Author : Noble David Cook
Publisher : University of Oklahoma Press
Page : 316 pages
File Size : 42,41 MB
Release : 2001
Category : History
ISBN : 9780806133775
In the wake of European expansion, disease outbreaks in the New World caused the greatest loss of life known to history. Post-contact Native American inhabitants succumbed in staggering numbers to maladies such as smallpox, measles, influenza, and typhus, against which they had no immunity. A collection of case studies by historians, geographers, and anthropologists, "Secret Judgments of God" discusses how diseases with Old World origins devastated vulnerable native populations throughout Spanish America. In their preface to the paperback edition, the editors discuss the ongoing, often heated debate about contact population history.
Author : Walter D. Mignolo
Publisher : Routledge
Page : 423 pages
File Size : 50,44 MB
Release : 2013-10-18
Category : Philosophy
ISBN : 1317966716
This is the first book in English profiling the work of a research collective that evolved around the notion of "coloniality", understood as the hidden agenda and the darker side of modernity and whose members are based in South America and the United States.
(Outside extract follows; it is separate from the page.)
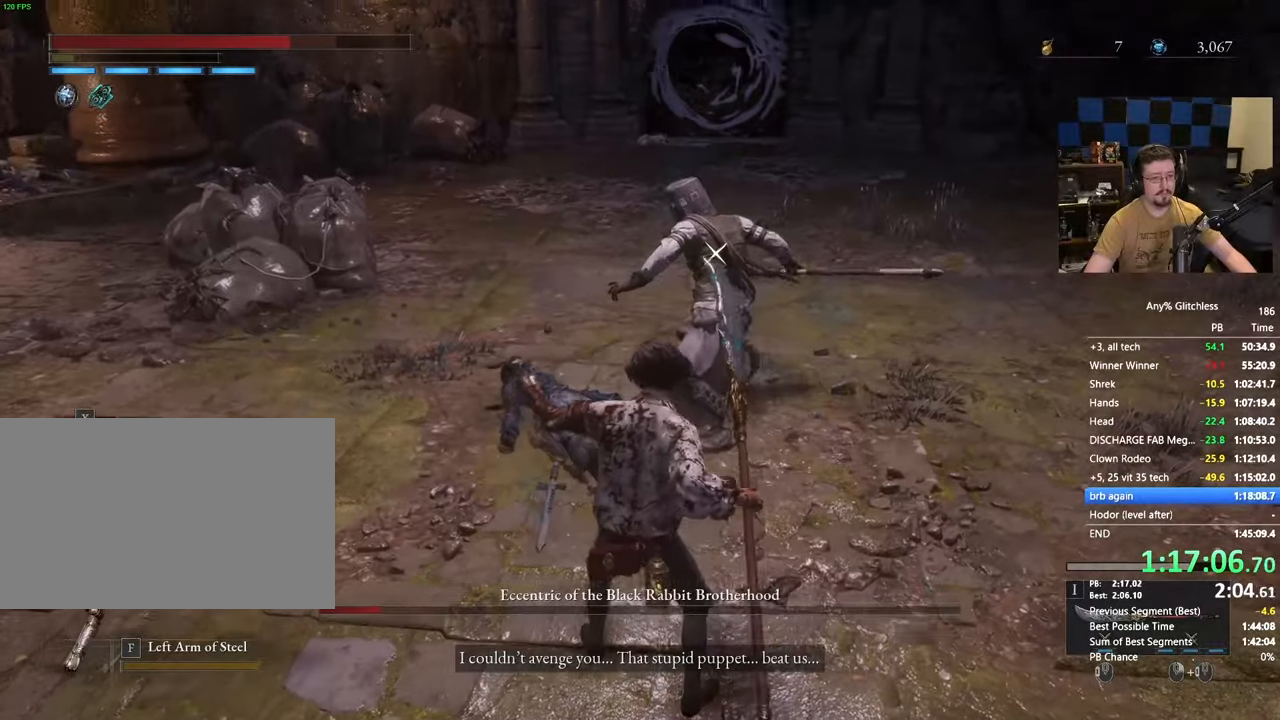
{"keys": ["d", "w"], "mouse": [], "events": [[133, "space", "up"], [183, "d", "up"], [367, "d", "down"]]}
The project called for an understanding of modernity not from modernity itself but from its darker side, coloniality, and proposes the de-colonization of knowledge as an epistemological restitution with political and ethical implications. Epistemic decolonization, or de-coloniality, becomes the horizon to imagine and act toward global futures in which the notion of a political enemy is replaced by intercultural communication and towards an-other rationality that puts life first and that places institutions at its service, rather than the other way around. The volume is profoundly inter- and trans-disciplinary, with authors writing from many intellectual, transdisciplinary, and institutional spaces. This book was published as a special issue of Cultural Studies.
Author : Case Watkins
Publisher : Cambridge University Press
Page : 369 pages
File Size : 35,41 MB
Release : 2021-05-20
Category : Business & Economics
ISBN : 1108478824
An environmental history and political ecology of palm oil in colonial Brazil, the African diaspora, and the Atlantic World.